==== GIVEN PASSAGE

# sunflowers



## Skyseternalangel (Jul 23, 2011)

Omg favourite flower ever!!! Absolutely love sunflowers.

I wish I knew more about them though. I know some only bloom once, but other varieties will bloom again and again. Don't know which is which though.. some sunflower lover I am!

Have fun with them though!


----------



## waresbear (Jun 18, 2011)

I love "SunnyFlowers"!!!! I bought two potted ones last year, but alas, too much rain, they died, dead, wilted, I was sad. I love your "SunnyFlowers", that big one is awesome, I smile when I see them.


----------



## Endiku (Dec 6, 2010)

We have lots of wild ones in my area and I LOVE them! They only seem to bloom once, but tend to last for a while in my area.


----------



## Palomine (Oct 30, 2010)

I never plant them, I feed birds in the winter Black Oil Sunflower Seeds, and the ones the birds miss, come up. 2nd time this has happened, and one right now is over 7 feet tall with tons of blooms.

========
==== SUPPLIED ENTRIES

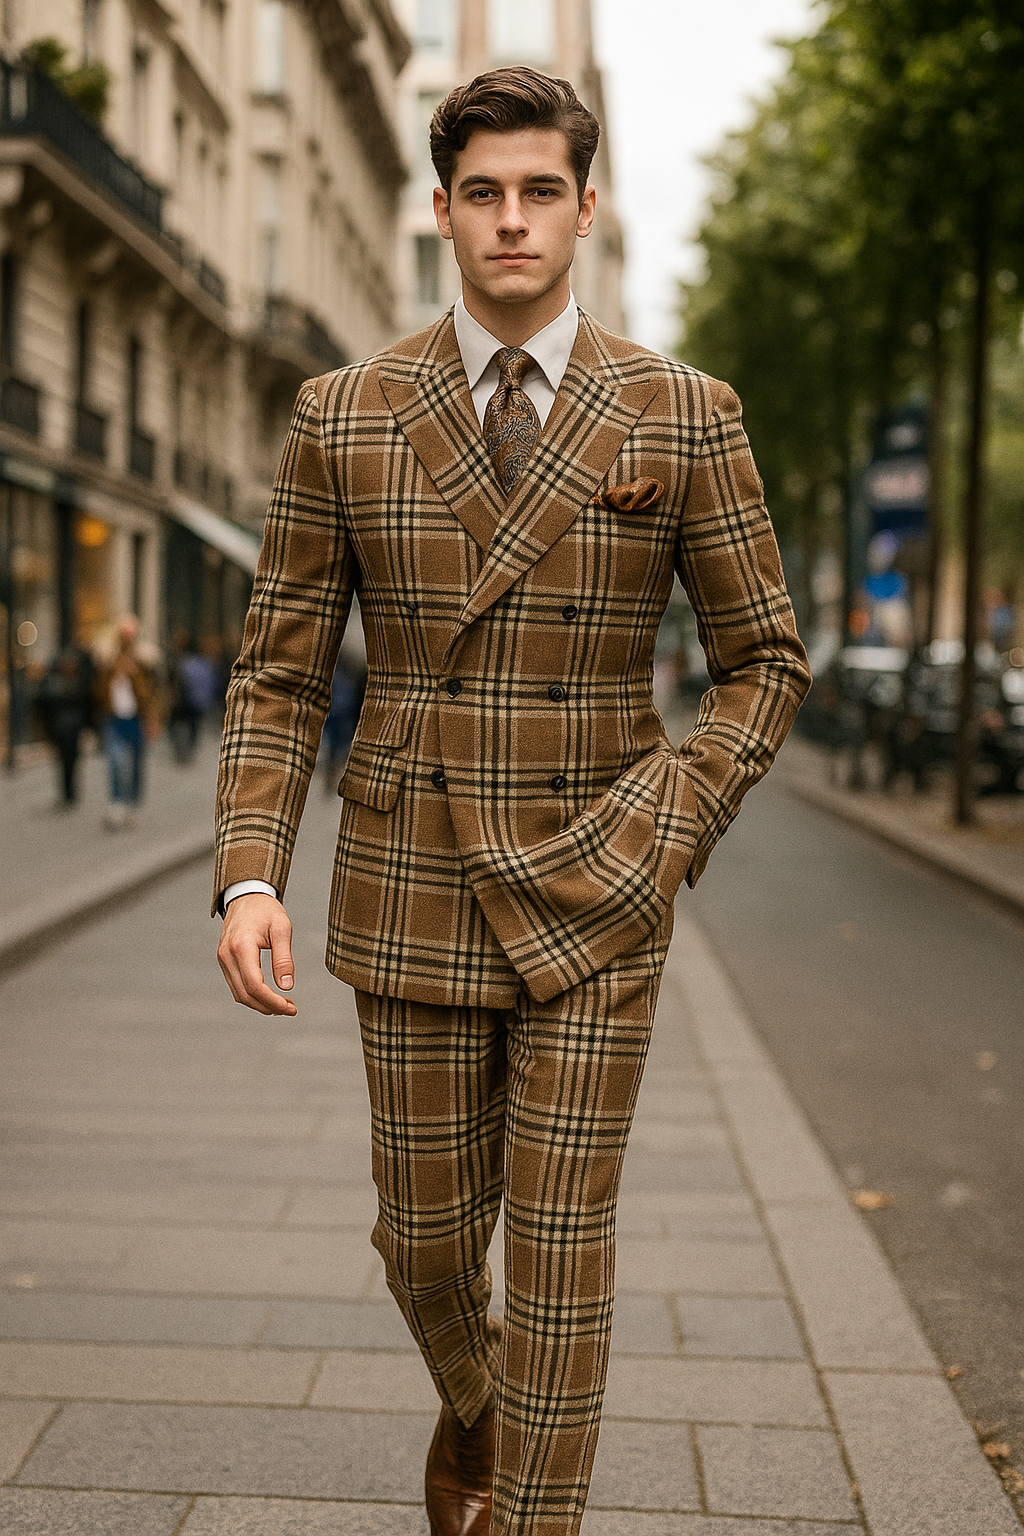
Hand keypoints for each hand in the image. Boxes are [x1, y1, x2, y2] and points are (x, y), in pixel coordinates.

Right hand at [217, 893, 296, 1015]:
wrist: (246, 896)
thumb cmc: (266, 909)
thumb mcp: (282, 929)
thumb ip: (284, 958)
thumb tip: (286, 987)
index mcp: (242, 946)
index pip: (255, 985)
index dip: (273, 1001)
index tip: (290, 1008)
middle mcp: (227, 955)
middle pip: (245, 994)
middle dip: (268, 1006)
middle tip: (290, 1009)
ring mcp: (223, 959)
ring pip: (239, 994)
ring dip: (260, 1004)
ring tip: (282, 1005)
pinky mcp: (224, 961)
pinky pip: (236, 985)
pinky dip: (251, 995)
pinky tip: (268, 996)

========
==== SUPPLIED ENTRIES

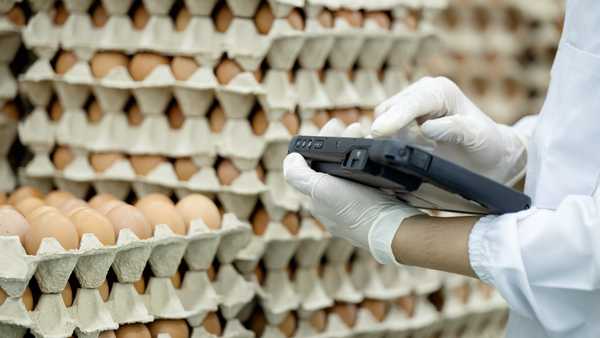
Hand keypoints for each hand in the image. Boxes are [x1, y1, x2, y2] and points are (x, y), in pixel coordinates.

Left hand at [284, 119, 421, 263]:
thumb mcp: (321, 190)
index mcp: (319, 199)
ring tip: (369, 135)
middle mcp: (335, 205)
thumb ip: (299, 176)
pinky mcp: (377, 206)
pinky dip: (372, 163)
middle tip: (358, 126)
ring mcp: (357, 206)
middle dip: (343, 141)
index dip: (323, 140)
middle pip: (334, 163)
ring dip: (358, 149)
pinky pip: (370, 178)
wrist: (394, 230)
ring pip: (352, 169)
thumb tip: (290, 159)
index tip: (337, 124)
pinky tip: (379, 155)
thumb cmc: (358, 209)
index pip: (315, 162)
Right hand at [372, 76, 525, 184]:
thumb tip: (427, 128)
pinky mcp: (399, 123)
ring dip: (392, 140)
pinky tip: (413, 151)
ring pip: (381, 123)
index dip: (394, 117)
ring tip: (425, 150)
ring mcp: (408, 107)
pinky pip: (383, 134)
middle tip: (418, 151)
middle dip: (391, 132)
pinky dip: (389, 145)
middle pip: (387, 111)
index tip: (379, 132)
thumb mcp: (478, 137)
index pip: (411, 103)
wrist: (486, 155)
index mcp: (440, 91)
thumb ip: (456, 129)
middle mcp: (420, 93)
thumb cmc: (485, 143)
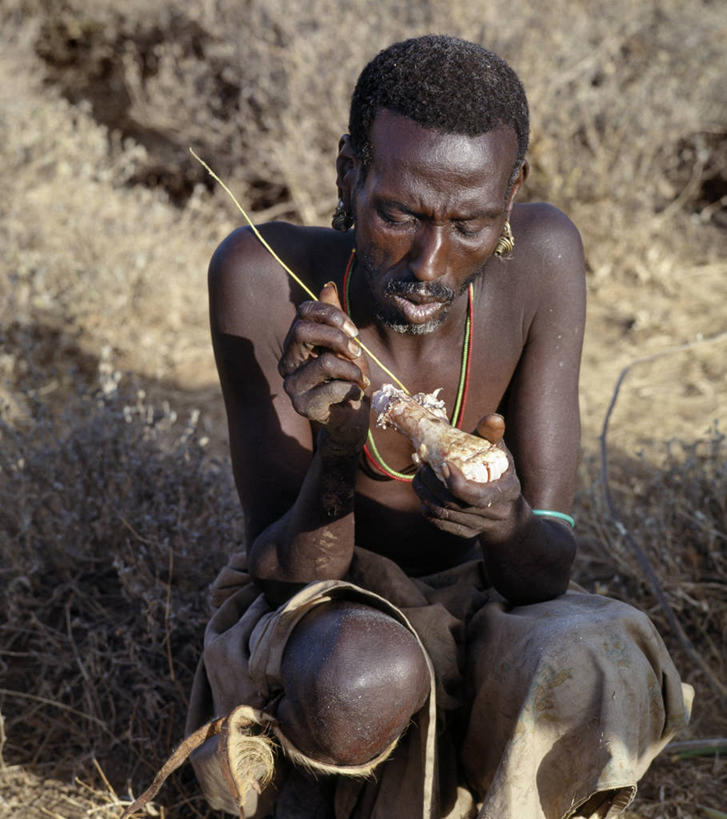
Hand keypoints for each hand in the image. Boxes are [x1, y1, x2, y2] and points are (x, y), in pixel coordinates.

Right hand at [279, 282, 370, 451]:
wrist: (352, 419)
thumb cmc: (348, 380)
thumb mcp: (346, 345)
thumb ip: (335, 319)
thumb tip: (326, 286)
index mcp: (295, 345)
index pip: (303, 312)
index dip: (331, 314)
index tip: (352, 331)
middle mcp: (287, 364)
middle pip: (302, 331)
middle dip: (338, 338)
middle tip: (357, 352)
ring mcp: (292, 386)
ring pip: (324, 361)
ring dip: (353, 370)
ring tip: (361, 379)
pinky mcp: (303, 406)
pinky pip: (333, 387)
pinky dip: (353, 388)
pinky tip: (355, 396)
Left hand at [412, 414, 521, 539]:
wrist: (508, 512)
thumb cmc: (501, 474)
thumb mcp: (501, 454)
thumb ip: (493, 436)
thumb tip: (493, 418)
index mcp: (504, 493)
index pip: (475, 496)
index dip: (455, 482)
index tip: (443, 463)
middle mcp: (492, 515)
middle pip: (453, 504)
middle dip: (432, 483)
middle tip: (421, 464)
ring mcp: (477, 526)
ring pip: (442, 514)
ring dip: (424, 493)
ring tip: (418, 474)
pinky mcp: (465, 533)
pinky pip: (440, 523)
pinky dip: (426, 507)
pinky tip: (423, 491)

========

WHAT IS BEING ASKED
Reproduce the passage of the sunflower thread between "## waresbear (Jun" and "(Dec 6, 2010)", inclusive.

YOUR RESPONSE
## waresbear (Jun 18, 2011)

I love "SunnyFlowers"!!!! I bought two potted ones last year, but alas, too much rain, they died, dead, wilted, I was sad. I love your "SunnyFlowers", that big one is awesome, I smile when I see them.


----------



## Endiku (Dec 6, 2010)